Ancak yavaşlama sadece ticari gerilimlerle sınırlı değil. Çin’in emlak sektöründe yaşanan kırılganlık, tüketici güvenini sarsarak iç talepte kayda değer bir düşüşe neden oldu. Aynı zamanda, gelişmiş ekonomilerde yaşlanan nüfus, düşük verimlilik artışı ve üretken yatırımlardaki düşüş uzun vadeli büyümeyi kısıtlıyor. Bu yapısal sorunların üzerine eklenen yüksek borç yükü ve sıkı para politikaları ise gelişmekte olan ekonomileri daha kırılgan hale getiriyor.

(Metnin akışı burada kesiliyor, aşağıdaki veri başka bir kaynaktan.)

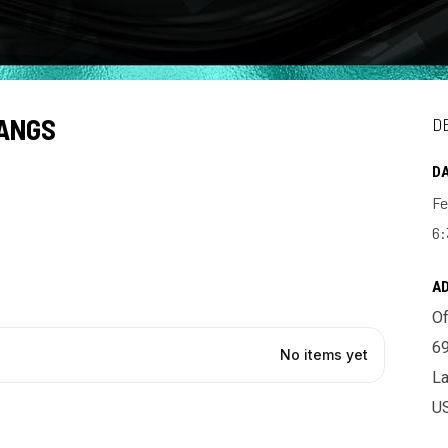
TANGS
D
DA
Fe
6:
A
Of
69
La
U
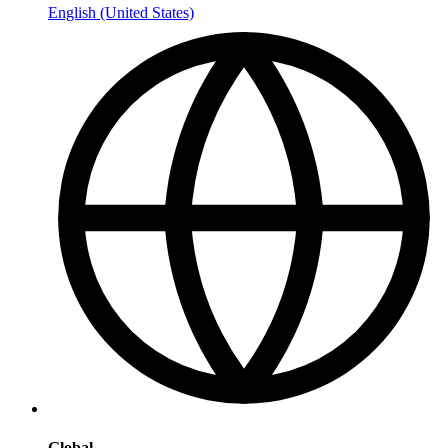
English (United States)
Global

Küresel resesyonun etkileri sadece gelişmekte olan ülkelerle sınırlı kalmamakta. Uluslararası Para Fonu’nun (IMF) Haziran 2025’te yayımladığı değerlendirmeye göre, Euro Bölgesi ekonomisi de yüksek gümrük tarifeleri, ticaret politikalarındaki belirsizlik ve jeopolitik riskler gibi unsurlar nedeniyle kırılgan bir görünüm sergilemekte. IMF, 2025 yılında bölge büyümesinin yalnızca yüzde 0,8 olacağını, bu oranın 2026’da yüzde 1,2’ye çıkabileceğini tahmin etmekte. Ancak ticaret gerilimleri, enerji güvenliği endişeleri ve düşük verimlilik gibi yapısal sorunlar, Euro Bölgesi’nin orta vadeli ekonomik görünümünü zayıflatmakta. Bu durum, küresel düzeyde yaşanan ekonomik durgunluğun Avrupa ekonomileri üzerindeki etkisini açıkça ortaya koymakta.